= James Alexander Hamilton (music writer) =

James Alexander Hamilton (1785–1845) was an English compiler of musical instruction books.

==Life==
The son of a dealer in old books, Hamilton was born in London. He taught himself from books in his father's shop, acquiring a knowledge of languages and music. He translated major works in foreign languages, as well as compiling instructional and music theory books.

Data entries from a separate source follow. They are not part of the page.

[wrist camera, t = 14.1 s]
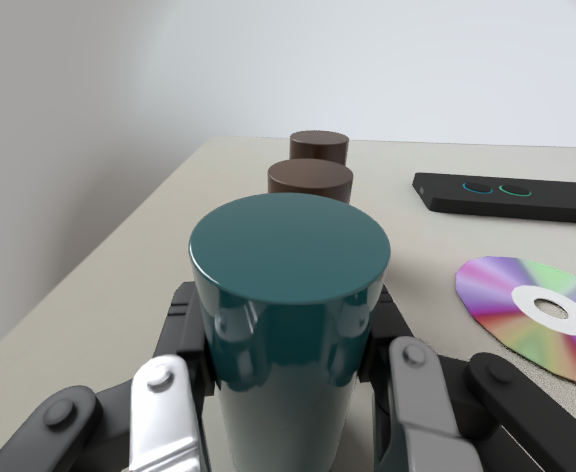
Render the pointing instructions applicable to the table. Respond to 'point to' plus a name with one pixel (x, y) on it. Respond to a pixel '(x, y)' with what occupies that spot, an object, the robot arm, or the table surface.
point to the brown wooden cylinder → (311, 178)
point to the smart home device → (497, 196)
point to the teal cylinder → (287, 321)
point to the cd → (523, 308)
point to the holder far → (319, 146)
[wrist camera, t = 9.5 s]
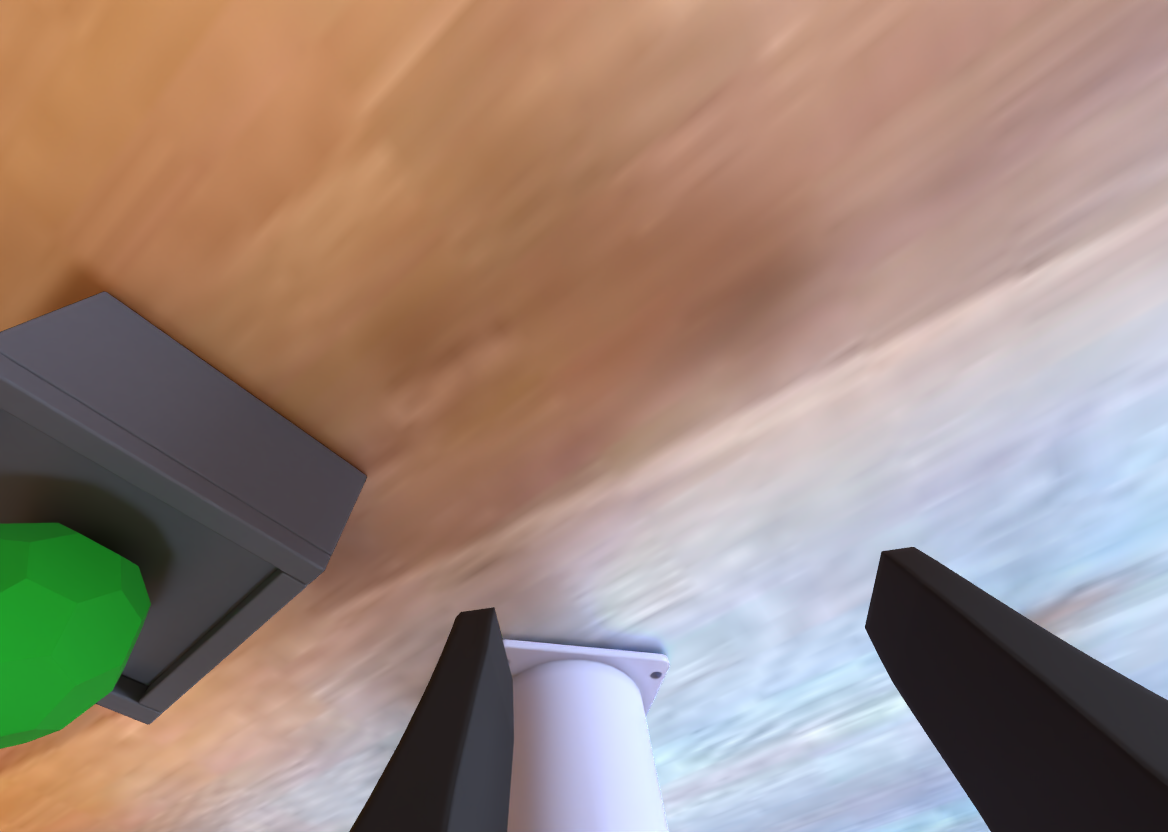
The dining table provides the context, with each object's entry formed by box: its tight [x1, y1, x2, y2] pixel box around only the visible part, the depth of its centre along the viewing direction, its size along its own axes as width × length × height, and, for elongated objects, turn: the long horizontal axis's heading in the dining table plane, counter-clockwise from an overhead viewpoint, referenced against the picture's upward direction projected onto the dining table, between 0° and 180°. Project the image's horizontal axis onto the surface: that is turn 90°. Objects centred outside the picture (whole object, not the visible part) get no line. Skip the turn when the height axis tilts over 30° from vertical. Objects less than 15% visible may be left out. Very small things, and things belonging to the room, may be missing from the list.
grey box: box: [0, 292, 367, 724], centre depth 16 cm, size 9×9×5 cm
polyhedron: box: [0, 523, 151, 749], centre depth 13 cm, size 5×5×5 cm
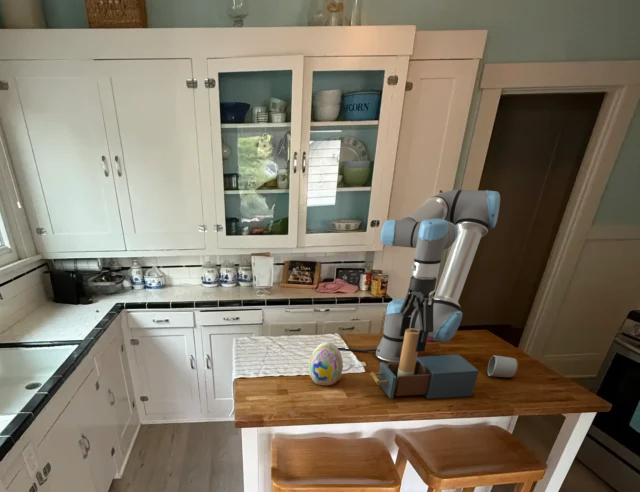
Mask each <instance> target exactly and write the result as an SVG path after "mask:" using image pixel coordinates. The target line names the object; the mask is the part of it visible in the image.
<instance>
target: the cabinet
mask: <svg viewBox="0 0 640 492" xmlns="http://www.w3.org/2000/svg"><path fill="white" fill-rule="evenodd" d="M416 361H419V362H420V363H421V364H422V365H423V366H424V367H425V368H426V369H427V370H428V371H429V372H430V373H431V374H432V376H431V381H430V385H429V389H428V394H423V396H424V397H425V398H426V399H427V400H434V399H448V398H463V397H465V398H466V397H472V396H473V394H474V393H473V392H474V389H475V385H476V382H477V379H478V375H479V369H477V368H476V367H475V366H474V365H473V364H472V363H470V362H469V361H467V360H466V359H465V358H464V357H462V355H461V354H444V355H443V354H441V355H429V356H427V355H425V356H417V360H416Z"/></svg>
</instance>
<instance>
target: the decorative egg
mask: <svg viewBox="0 0 640 492" xmlns="http://www.w3.org/2000/svg"><path fill="white" fill-rule="evenodd" d="M337 347H338V346H336V345H335V344H334V343H332V342H331V341H324V342H322V343H321V344H319V345H318V346H316V347H315V349H313V352H312V353H311V355H310V358H309V362H308V372H309V377H310V378H311V380H312V381H313V382H314V383H315V384H316V385H319V386H323V387H324V386H325V387H326V386H332V385H334V384H336V383H337V382H338V381H339V380H340V378H341V376H342V374H343V370H344V361H343V357H342V354H341V350H339V349H338V348H337Z"/></svg>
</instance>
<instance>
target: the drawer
mask: <svg viewBox="0 0 640 492" xmlns="http://www.w3.org/2000/svg"><path fill="white" fill-rule="evenodd" d="M399 363H400V362H398V363H387V364H386V362H383V361H380V364H379V371H378V372H374V371H370V372H369V376H370V377H371V379H372V381H374V382H375V384H376V385H379V386H380V387H381V389H382V390H383V391H384V393H385V394H386V395H387V397H388V398H389V399H394V396H395V397H402V396H403V397H404V396H417V395H418V396H419V395H424V394H428V389H429V385H430V381H431V376H432V374H431V373H430V372H429V371H428V370H427V369H426V368H425V367H424V366H423V365H422V364H421V363H420V362H419V361H416V365H415V371H414V375H405V376H399V378H398V383H397V387H396V380H397V374H398V368H399Z"/></svg>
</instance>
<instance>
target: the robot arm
mask: <svg viewBox="0 0 640 492" xmlns="http://www.w3.org/2000/svg"><path fill="white" fill-rule="evenodd" d="M500 206H501V195H500V193H499V191H496V190H489V189H486V190H477V189H476V190H473V189H472V190H471V189H451V190H446V191H443V192H441V193H438V194H435V195H434V196H432V197H429V198H428V199H427V200H425V201H424V202H423V204H422V205H421V207H418V208H417V209H416V210H414V211H412V212H410V213H409V214H407V215H406V216H405V217H403V218H401V219H387V220H386V221H385V222H384V223H383V225H382V227H381V232H380V241H381V244H383V245H384V246H385V245H386V246H390V247H399V248H400V247H402V248H412V249H415V252H414V258H413V264H412V265H411V277H410V280H409V284H408V285H409V286H408V289H407V292H406V295H405V297H402V298H397V299H393V300H391V301H389V303H387V306H386V312H385V318H384V325H383V331H382V332H383V333H382V338H381V340H380V341H379V344H378V346H377V347H375V348H366V349H360V348H359V349H358V348H351V347H348V348H349V349H345V348H346V347H342V348H338V350H339V351H351V352H356V353H367V352H375V358H376V359H377V360H379V361H380V362H384V363H385V364H386V363H387V364H388V363H398V362H400V358H401V352H402V346H403V341H404V335H405V330H406V329H409V328H415V329H419V330H420V331H419V334H418V339H417V344H416V349H415V351H416V352H418V353H420V352H425V350H426V346H427V342H428V341H427V339H431V340H434V341H433V342H443V343H448V342H449V341H451V339H453V338H454V336H455V334H456V333H457V331H458V329H459V327H460V325H461V322H462V319H463V315H464V314H463V312H462V311H461V305H460V303H459V301H460V297H461V295H462V292H463V289H464V286H465V283H466V281H467V278H468V275H469V272H470V270H471V267H472V264H473V262H474V258H475V256H476V253H477V250H478V247H479V244H480V241H481V239H482V238H483V237H485V236H486V235H487V234H488V233H489V230H490V229H494V228H495V227H496V225H497V223H498V218H499V212H500ZM449 248H450V250H449V252H448V253H449V254H448V256H447V259H446V261H445V264H444V268H443V270H442V273H441V276H440V278H439V281H438V279H437V277H438V276H439V272H440V267H441V261H442V258H443V257H442V256H443V252H444V250H447V249H449ZM437 281H438V284H437ZM436 285H437V287H436ZM434 291H435V293H434V296H432V297H430V294H431V293H433V292H434Z"/></svg>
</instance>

Hamilton sold his copyrights, drank, and died in poverty on 2 August 1845.

==Works==
Significant translations by Hamilton included Cherubini's Counterpoint and Fugue, and treatises by Pierre Baillot, Bartolomeo Campagnoli, Carl Czerny, Jan Ladislav Dussek, Pierre Rode, and Johann Gottfried Vierling. His Pianoforte Tutor reached its 13th edition in 1849, and saw very frequent reprintings over half a century. Others publications by Hamilton were: Dictionary of ... Musical Terms (1836?); Invention, Exposition, Development, and Concatenation of Musical Ideas (1838); Johann Nepomuk Maelzel's Metronome; Friedrich Kalkbrenner's Handguide; Introduction to Choral Singing (1841); and Method for Double Bass.

In parts vii. to xi. of D'Almaine & Co.'s "Library of Musical Knowledge" appeared Hamilton's Choral Singing as adapted to Church Psalmody, 1841–3; Sacred Harmony, 1843, and some primers.